A war hero has been honoured in Fraserburgh on the 100th anniversary of his daring feat of bravery during the First World War.
On Saturday, August 23, local man Charles Alfred Jarvis was remembered by the placing of a commemorative stone paving slab adjacent to the Coastguard Cottages in Saltoun Place, where he was born, by the Deputy Lord Lieutenant of Aberdeenshire, The Honourable Katharine Nicolson.
Lance Corporal Jarvis had found himself in the thick of fierce fighting in Jemappes, Belgium, when his unit, the 57th Field Company Royal Engineers, were tasked with blowing up a bridge over a canal to slow an advancing Germany army on August 23, 1914.
The hero would latterly be awarded the Victoria Cross by King George V the following year on January 13 at the age of 33.
“This was the first to be awarded in The Great War which later became to be known as the First World War,” The Honourable Katharine Nicolson said during her address to a gathered crowd.
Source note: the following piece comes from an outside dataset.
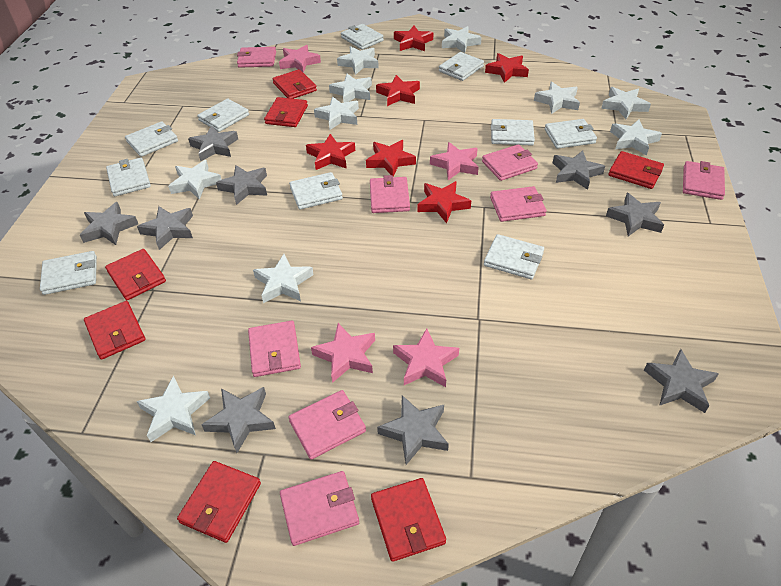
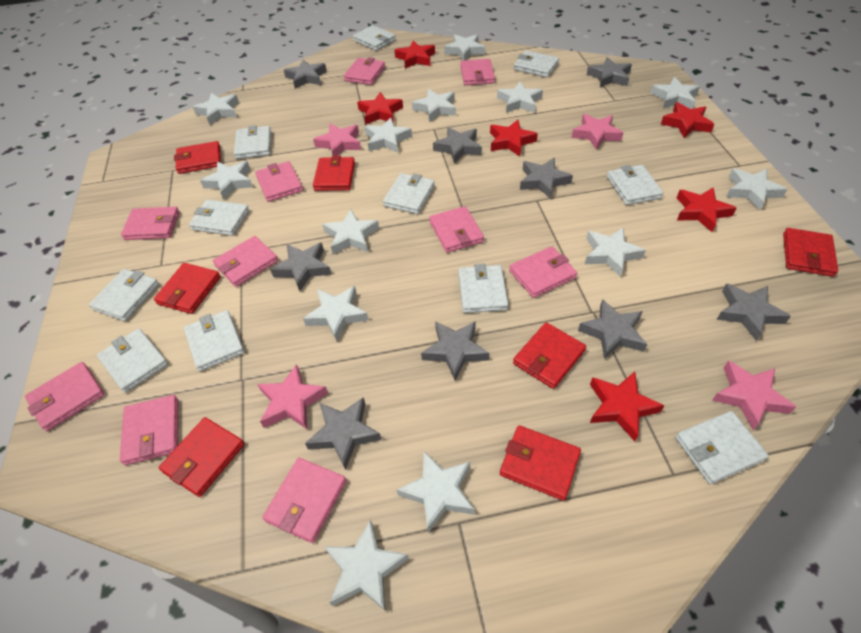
pink wallet: 8 -> 10
white star: 10 -> 13
white wallet: 10 -> 11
She noted, reading a statement from the service programme, that the Victoria Cross is “the highest and most prestigious award for gallantry in the face of the enemy that can be awarded to British and Commonwealth forces.”
Having sent his infantrymen away from the bridge under continued volleys of gunfire, the Lance Corporal had finished the job alone after dashing to and from British lines to complete the task of demolishing the bridge in sight of the German army.
“I am very proud that this incredibly brave and resilient son of Fraserburgh is being honoured in this way,” said Aberdeenshire Council’s Banff and Buchan area manager, Margaret-Jane Cardno, on the ceremony.
She added: “The stone not only commemorates the valour of Charles Jarvis but serves as a permanent reminder of such a dark period of recent world history.
“To further mark this historic event there will be a dedicated exhibition of the life and deeds of Charles Jarvis at the Fraserburgh Heritage Centre which I hope many local people and schools will visit.”
Charles Alfred Jarvis died at the age of 67 and was buried in Cupar Cemetery, Fife.
The First World War broke out in Europe on July 28 1914 and lasted until November 11 1918.
The lives of those who perished in the conflict have been commemorated in this, the First World War’s centenary year.